Un oiseau noir jaillit du couchant, flèche lancée par le soleil qui meurt. Il passe au-dessus de ma tête avec un crissement de soie tendue et se change, contre l’Est obscur, en goéland de neige…
SAMEDI MATIN, 8 heures. – Brouillard bleu et or, vent frais, tout va bien. Marthe pérore en bas et les peuples tremblent prosternés. Je me hâte ; arriverai-je à temps pour l’empêcher de poivrer à l’excès la salade de pommes de terre ?
8 h. ½. – Départ ! l’auto ronronne, pavoisée de haveneaux flottants. Du fond d’un imperméable verdâtre, de dessous une paire de lunettes bombées, la voix de Marthe vitupère le zèle maladroit des domestiques, « ces empotés qui ont collé les abricots contre le rôti de porc frais ! ». Pourtant, elle condescend à me tendre une patte gantée, et je devine qu’elle me sourit avec une grâce scaphandrière… Maggie, mal éveillée, prend lentement conscience du monde extérieur et sourit en anglais. Nous savons tous ce qu’elle cache, sous son long paletot, un costume de bain pour music-hall (tableau de la pêche aux crevettes). Le Silencieux, qui ne dit rien, fume avec activité.

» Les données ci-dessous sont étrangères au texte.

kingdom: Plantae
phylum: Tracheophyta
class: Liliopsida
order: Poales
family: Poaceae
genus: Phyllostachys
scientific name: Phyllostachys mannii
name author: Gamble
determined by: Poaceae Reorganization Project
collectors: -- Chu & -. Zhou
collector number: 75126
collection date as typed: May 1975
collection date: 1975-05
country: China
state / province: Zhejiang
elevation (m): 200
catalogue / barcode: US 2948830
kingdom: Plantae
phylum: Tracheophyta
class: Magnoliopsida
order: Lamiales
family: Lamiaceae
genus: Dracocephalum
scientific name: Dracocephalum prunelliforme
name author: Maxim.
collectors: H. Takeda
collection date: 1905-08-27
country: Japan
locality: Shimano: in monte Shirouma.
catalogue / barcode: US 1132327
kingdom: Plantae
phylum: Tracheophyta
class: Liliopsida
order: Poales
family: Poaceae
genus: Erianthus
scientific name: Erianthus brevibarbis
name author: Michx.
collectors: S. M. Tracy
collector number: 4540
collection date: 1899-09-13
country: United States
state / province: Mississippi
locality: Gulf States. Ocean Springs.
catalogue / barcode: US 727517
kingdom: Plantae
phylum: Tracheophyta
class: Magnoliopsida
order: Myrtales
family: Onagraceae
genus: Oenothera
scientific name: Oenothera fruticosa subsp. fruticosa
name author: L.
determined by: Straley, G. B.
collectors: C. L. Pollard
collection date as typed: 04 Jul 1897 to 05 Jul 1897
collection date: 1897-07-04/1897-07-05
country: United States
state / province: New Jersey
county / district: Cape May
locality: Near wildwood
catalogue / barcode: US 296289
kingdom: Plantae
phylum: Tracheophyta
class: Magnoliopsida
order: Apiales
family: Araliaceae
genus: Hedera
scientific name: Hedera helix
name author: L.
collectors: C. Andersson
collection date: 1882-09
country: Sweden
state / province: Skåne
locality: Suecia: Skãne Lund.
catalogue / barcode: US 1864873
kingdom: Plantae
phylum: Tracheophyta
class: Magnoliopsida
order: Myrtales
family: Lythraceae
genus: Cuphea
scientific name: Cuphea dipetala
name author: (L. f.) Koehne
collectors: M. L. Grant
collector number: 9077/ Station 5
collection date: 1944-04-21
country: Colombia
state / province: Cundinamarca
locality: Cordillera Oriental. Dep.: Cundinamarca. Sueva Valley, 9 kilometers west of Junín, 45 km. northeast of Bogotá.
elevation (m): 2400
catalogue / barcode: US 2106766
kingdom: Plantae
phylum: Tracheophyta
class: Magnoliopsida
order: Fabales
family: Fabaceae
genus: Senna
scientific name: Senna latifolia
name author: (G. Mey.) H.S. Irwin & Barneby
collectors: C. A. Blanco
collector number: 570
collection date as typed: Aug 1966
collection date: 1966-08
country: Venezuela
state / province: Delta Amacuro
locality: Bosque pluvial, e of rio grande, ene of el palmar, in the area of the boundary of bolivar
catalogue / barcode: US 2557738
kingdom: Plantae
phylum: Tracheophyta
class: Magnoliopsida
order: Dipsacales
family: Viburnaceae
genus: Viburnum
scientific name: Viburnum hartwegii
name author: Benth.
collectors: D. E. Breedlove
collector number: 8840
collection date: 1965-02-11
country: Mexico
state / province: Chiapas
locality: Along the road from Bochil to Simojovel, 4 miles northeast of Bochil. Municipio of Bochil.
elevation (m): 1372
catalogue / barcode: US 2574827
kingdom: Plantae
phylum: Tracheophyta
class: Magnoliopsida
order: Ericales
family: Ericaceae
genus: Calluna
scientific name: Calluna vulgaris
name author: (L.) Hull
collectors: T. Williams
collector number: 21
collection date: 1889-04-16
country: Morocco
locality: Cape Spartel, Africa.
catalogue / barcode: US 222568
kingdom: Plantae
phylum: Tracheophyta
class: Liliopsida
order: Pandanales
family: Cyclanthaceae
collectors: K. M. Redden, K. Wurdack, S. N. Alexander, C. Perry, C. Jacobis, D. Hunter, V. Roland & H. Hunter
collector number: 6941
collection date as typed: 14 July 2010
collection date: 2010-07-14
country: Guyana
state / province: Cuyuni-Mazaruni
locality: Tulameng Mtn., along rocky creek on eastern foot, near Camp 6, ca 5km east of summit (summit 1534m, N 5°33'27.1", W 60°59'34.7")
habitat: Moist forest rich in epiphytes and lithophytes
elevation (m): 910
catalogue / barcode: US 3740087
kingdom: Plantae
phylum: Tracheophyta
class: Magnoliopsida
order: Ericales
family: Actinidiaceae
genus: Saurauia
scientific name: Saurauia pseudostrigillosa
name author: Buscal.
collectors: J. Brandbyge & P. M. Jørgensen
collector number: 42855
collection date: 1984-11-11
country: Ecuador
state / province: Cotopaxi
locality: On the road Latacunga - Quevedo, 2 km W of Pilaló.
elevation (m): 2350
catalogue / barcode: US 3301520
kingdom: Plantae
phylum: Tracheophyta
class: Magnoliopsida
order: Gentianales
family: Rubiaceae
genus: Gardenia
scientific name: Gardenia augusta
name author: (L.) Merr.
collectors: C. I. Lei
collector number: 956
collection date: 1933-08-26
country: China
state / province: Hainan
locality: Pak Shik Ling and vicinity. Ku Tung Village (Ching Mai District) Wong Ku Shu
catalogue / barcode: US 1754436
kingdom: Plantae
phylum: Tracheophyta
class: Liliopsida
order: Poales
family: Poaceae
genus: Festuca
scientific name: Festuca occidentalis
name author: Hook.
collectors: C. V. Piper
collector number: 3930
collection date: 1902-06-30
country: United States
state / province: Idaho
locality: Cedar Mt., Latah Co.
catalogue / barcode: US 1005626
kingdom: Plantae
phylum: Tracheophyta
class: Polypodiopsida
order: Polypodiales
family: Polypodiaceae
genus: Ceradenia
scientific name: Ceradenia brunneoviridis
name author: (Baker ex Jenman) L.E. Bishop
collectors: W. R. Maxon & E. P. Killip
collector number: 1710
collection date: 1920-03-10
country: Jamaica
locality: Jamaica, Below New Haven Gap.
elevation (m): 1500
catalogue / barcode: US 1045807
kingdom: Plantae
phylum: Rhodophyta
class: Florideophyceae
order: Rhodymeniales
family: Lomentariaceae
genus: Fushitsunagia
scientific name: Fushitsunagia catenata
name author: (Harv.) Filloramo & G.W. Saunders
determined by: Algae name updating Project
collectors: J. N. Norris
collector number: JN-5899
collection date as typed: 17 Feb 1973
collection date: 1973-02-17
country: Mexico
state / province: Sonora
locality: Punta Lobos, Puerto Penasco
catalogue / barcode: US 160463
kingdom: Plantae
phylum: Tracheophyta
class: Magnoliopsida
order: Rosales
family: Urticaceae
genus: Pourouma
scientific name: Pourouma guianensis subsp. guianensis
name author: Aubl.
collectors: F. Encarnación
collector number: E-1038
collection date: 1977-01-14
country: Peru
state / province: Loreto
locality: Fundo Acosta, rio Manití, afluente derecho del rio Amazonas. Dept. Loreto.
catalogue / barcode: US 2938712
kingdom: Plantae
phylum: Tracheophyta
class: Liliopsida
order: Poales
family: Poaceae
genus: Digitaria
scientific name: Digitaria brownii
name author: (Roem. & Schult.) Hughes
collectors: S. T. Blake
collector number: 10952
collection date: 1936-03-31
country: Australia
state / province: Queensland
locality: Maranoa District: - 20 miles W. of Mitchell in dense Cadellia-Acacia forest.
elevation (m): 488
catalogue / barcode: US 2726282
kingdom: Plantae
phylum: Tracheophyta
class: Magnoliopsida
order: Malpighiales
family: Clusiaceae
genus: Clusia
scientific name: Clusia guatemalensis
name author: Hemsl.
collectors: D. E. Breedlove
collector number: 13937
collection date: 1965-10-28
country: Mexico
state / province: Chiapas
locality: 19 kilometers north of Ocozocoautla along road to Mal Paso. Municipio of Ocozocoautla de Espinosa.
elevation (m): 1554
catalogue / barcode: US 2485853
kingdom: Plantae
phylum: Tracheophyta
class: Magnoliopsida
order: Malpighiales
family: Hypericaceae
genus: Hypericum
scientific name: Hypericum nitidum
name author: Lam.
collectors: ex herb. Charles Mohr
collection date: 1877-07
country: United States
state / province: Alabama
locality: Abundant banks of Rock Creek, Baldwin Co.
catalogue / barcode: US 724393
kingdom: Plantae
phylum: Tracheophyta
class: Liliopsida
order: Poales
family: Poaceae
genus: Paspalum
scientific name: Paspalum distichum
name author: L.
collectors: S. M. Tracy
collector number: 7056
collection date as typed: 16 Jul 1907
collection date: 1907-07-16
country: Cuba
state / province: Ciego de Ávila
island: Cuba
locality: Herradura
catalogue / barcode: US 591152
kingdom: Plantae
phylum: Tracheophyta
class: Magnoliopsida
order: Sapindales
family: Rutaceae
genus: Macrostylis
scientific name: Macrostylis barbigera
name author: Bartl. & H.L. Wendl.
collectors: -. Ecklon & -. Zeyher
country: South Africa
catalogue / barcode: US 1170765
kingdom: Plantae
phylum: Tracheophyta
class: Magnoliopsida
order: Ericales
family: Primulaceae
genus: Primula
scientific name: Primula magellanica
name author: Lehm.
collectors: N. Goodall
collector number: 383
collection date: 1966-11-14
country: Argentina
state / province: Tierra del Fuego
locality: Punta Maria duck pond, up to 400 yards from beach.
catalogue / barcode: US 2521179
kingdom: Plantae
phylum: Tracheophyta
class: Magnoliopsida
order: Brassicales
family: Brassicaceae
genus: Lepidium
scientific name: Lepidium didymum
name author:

8 h. ¾. – Sur la route plate, qui se tortille inutilement et cache, à chaque tournant, un paysan et sa charrette, Marthe, au volant, freine un peu brusquement et grogne dans son scaphandre…
8 h.50. – Tournant brusque, paysan et charrette… Embardée sur la gauche. Marthe crie : « Cocu ! »
9 heures. – Tournant brusque : au milieu de la route, petit garçon et sa brouette à crottin. Embardée à droite. Marthe frôle le gamin et lui crie : « Cocu ! » Déjà ! pauvre gosse…
9 h. 20. – La mer, à gauche, entre des dunes arrondies. Quand je dis la mer… elle est encore plus loin qu’hier soir. Mes compagnons m’assurent qu’elle est montée, pendant mon sommeil, jusqu’à cette frange de petites coquilles roses, mais je n’en crois rien.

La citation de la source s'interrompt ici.